To do: Copy out every item below, renaming each "Person at" to "Subject at" and keeping everything else the same. Leave the pictures out.

Provided records:
════════════════

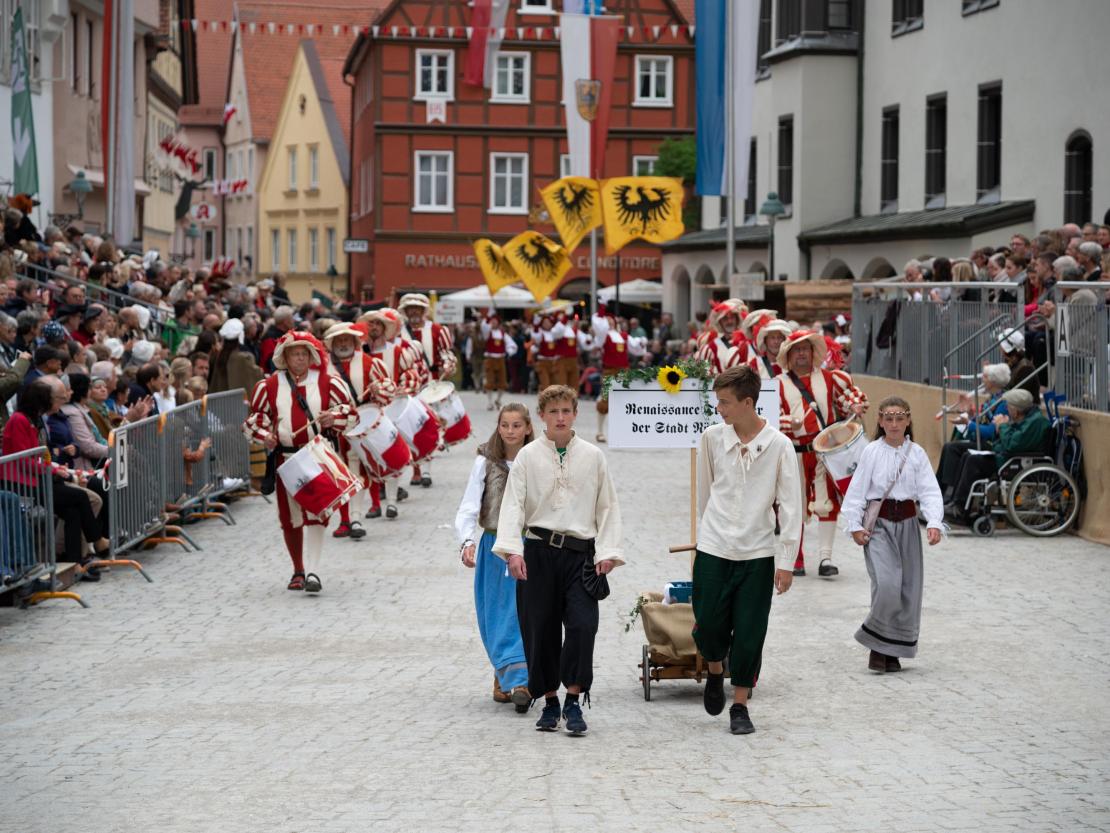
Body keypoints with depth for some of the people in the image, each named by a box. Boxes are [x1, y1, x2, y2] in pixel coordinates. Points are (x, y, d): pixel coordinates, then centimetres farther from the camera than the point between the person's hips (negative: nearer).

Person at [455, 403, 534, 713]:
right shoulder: (486, 462, 0)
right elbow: (468, 507, -6)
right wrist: (466, 542, -21)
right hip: (494, 545, 1)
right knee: (496, 616, 4)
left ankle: (517, 681, -10)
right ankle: (505, 676, 18)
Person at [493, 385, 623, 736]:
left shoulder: (592, 456, 6)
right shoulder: (528, 456, 3)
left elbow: (607, 506, 9)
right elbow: (513, 504, -3)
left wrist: (607, 552, -1)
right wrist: (512, 549, -16)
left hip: (579, 552, 0)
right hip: (538, 552, 0)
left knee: (583, 624, -15)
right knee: (540, 629, 3)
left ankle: (573, 702, -5)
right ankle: (550, 703, 17)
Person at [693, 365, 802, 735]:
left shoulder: (778, 445, -7)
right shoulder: (712, 438, -1)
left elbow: (791, 505, -5)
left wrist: (786, 561, -7)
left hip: (757, 552, -2)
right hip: (714, 549, 2)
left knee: (749, 634, 0)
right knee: (708, 625, 1)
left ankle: (740, 705, 14)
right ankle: (715, 673, 32)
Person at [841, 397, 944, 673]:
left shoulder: (917, 453, 4)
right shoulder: (872, 451, -1)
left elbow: (930, 491, -2)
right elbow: (856, 490, 0)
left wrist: (934, 523, -16)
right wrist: (854, 525, -7)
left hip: (907, 523, 3)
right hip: (878, 523, -3)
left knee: (909, 588, 4)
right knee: (887, 583, -19)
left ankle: (893, 650, 18)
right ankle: (877, 646, -2)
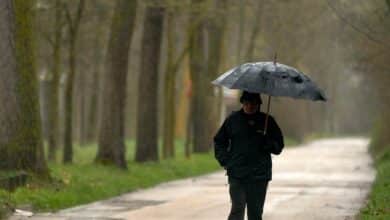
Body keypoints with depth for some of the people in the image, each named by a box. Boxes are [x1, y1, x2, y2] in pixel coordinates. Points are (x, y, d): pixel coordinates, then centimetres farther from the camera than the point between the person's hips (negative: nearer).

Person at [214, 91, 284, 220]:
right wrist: (225, 161, 0)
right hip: (237, 175, -1)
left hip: (259, 175, 1)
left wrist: (267, 144, -11)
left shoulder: (267, 121, 7)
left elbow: (278, 146, 11)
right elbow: (219, 142, 14)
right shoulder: (233, 119, 5)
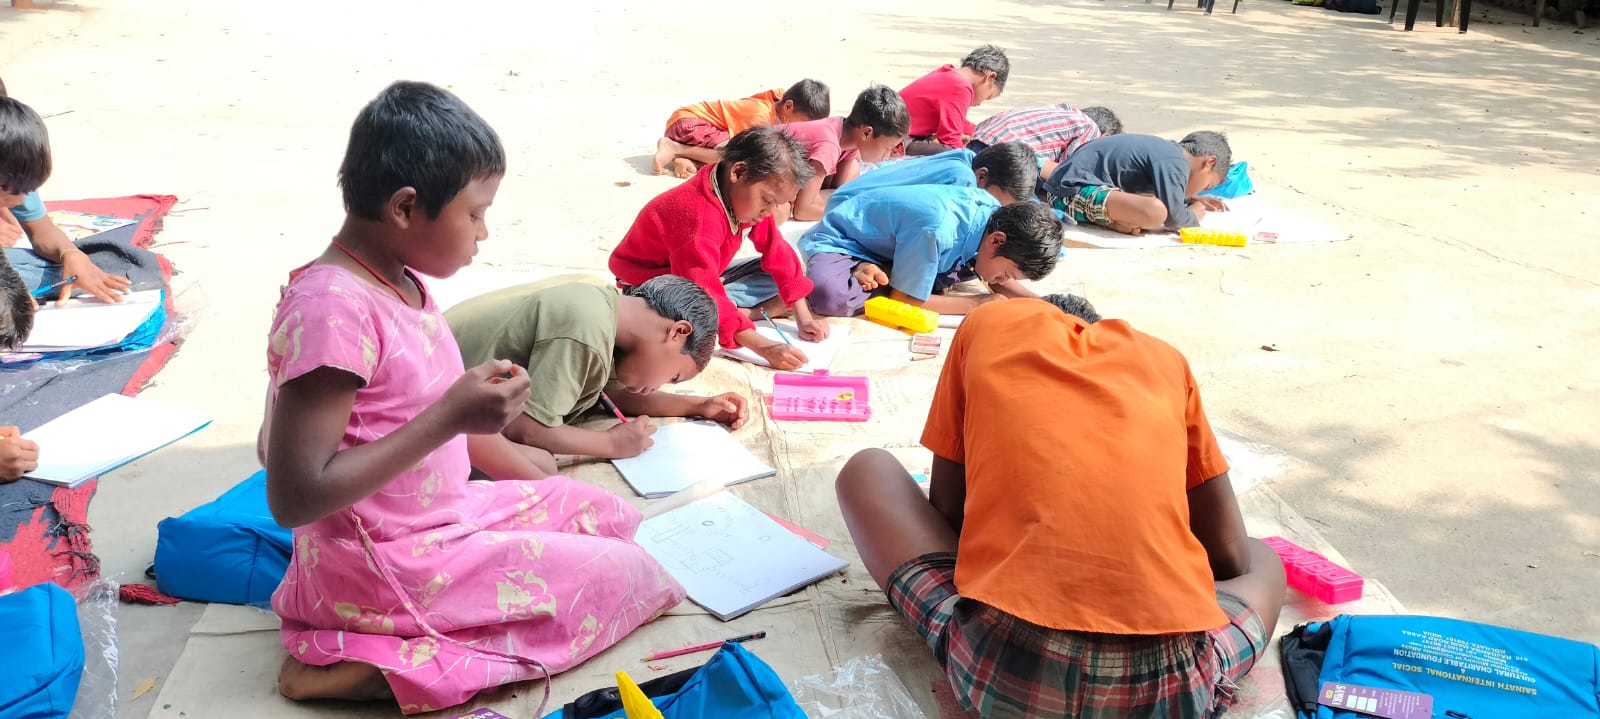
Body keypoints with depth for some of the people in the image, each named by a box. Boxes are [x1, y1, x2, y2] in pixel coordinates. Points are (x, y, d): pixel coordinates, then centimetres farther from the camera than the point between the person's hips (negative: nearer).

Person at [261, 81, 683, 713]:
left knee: (614, 517, 18)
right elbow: (294, 498, -27)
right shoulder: (332, 308, -26)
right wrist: (451, 417, -28)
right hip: (387, 562, -10)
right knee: (628, 577, -7)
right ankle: (371, 666, -9)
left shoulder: (402, 280, 2)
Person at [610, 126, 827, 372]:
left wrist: (804, 318, -11)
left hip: (702, 278, 9)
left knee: (779, 275, -4)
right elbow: (706, 299, -41)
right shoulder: (699, 217, -36)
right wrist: (764, 348, -45)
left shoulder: (748, 199, -9)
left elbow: (779, 255, -4)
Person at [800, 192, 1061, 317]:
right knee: (831, 296, -40)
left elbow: (999, 284, 2)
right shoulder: (939, 231, -37)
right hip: (839, 242, -8)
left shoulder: (994, 213, -14)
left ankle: (879, 275, -3)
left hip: (891, 244, 8)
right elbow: (903, 299, -27)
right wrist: (976, 303, -23)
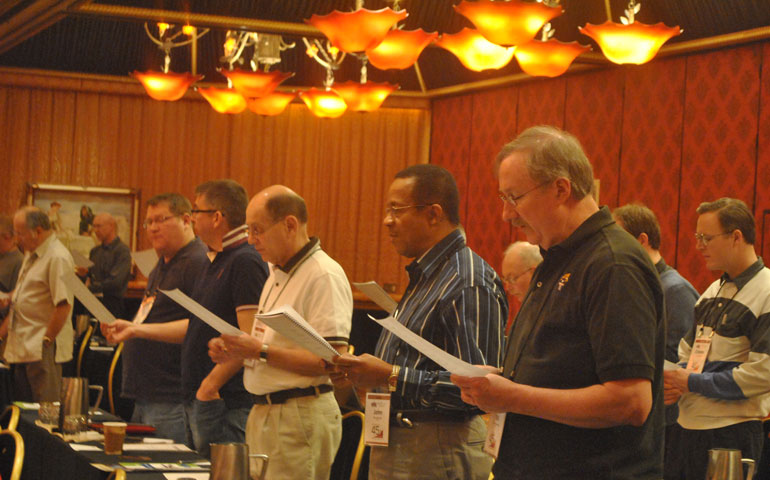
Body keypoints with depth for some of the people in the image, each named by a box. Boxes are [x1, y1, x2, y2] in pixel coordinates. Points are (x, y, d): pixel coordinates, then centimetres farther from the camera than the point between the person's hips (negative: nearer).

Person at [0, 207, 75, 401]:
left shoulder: (58, 258, -15)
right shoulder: (31, 255, 16)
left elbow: (64, 305, -21)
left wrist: (46, 340, -17)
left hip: (42, 349, -9)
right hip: (22, 348, 9)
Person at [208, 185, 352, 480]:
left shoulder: (324, 276, -14)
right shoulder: (278, 274, 17)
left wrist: (262, 352, -22)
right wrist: (235, 350, 5)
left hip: (301, 418, -9)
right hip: (264, 412, 9)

════════════════

The completed task:
Body keypoints with depth for some of the people in the image, each named by a box. Boxes are [x1, y1, x2, y2] in pixel coordinates. Points are (x, y, d): pixel coordinates, then centimetres farther from the camera than the point between the person's hips (negative: nearer).

Subject at [455, 403, 534, 713]:
right shoulder: (486, 462, 0)
right elbow: (468, 507, -6)
right wrist: (466, 542, -21)
right hip: (494, 545, 1)
right knee: (496, 616, 4)
left ankle: (517, 681, -10)
right ankle: (505, 676, 18)
Subject at [493, 385, 623, 736]:
left shoulder: (592, 456, 6)
right shoulder: (528, 456, 3)
left elbow: (607, 506, 9)
right elbow: (513, 504, -3)
left wrist: (607, 552, -1)
right wrist: (512, 549, -16)
left hip: (579, 552, 0)
right hip: (538, 552, 0)
left knee: (583, 624, -15)
right knee: (540, 629, 3)
left ankle: (573, 702, -5)
right ankle: (550, 703, 17)
Subject at [693, 365, 802, 735]:
left shoulder: (778, 445, -7)
right shoulder: (712, 438, -1)
left elbow: (791, 505, -5)
left wrist: (786, 561, -7)
left hip: (757, 552, -2)
right hip: (714, 549, 2)
left knee: (749, 634, 0)
right knee: (708, 625, 1)
left ankle: (740, 705, 14)
right ankle: (715, 673, 32)
Subject at [841, 397, 944, 673]:
left shoulder: (917, 453, 4)
right shoulder: (872, 451, -1)
left elbow: (930, 491, -2)
right elbow: (856, 490, 0)
left wrist: (934, 523, -16)
right wrist: (854, 525, -7)
left hip: (907, 523, 3)
right hip: (878, 523, -3)
left knee: (909, 588, 4)
right knee: (887, 583, -19)
left ankle: (893, 650, 18)
right ankle: (877, 646, -2)
Body keypoints with depth for some of the people in the image, each named by a box. Boxes are [x1, y1, x2, y2] in pixel coordinates. Points are (x, y, d): pixel coordinates, then centimetres farther from the camera than the point between the person's hips (negative: nearer).

Subject at [214, 91, 284, 220]:
right wrist: (225, 161, 0)
right hip: (237, 175, -1)
left hip: (259, 175, 1)
left wrist: (267, 144, -11)
left shoulder: (267, 121, 7)
left elbow: (278, 146, 11)
right elbow: (219, 142, 14)
right shoulder: (233, 119, 5)
Body keypoints with depth for some of the people in the image, each named by a box. Boxes are [x1, y1, x2, y2] in pixel coordinates. Points are (x, y, d): pixel coordinates, then centimetres farther from the camera than the point between the person's hips (negative: nearer).

Subject at [261, 81, 683, 713]:
left knee: (614, 517, 18)
right elbow: (294, 498, -27)
right shoulder: (332, 308, -26)
right wrist: (451, 417, -28)
right hip: (387, 562, -10)
right knee: (628, 577, -7)
right ankle: (371, 666, -9)
left shoulder: (402, 280, 2)
Subject at [610, 126, 827, 372]:
left wrist: (804, 318, -11)
left hip: (702, 278, 9)
left knee: (779, 275, -4)
right elbow: (706, 299, -41)
right shoulder: (699, 217, -36)
right wrist: (764, 348, -45)
left shoulder: (748, 199, -9)
left elbow: (779, 255, -4)
Subject at [800, 192, 1061, 317]:
right knee: (831, 296, -40)
left elbow: (999, 284, 2)
right shoulder: (939, 231, -37)
right hip: (839, 242, -8)
left shoulder: (994, 213, -14)
left ankle: (879, 275, -3)
left hip: (891, 244, 8)
right elbow: (903, 299, -27)
right wrist: (976, 303, -23)
Body keypoints with depth for some of the people in the image, each named by a box. Boxes are [x1, y1, x2, y2] in pixel coordinates. Points are (x, y, d): pixel coordinates, then centimetres farther from the camera than the point between the person's hips (negative: nearer).

Subject at [0, 207, 75, 401]:
left shoulder: (58, 258, -15)
right shoulder: (31, 255, 16)
left elbow: (64, 305, -21)
left wrist: (46, 340, -17)
left hip: (42, 349, -9)
right hip: (22, 348, 9)
Subject at [208, 185, 352, 480]:
left shoulder: (324, 276, -14)
right shoulder: (278, 274, 17)
left wrist: (262, 352, -22)
right wrist: (235, 350, 5)
left hip: (301, 418, -9)
right hip: (264, 412, 9)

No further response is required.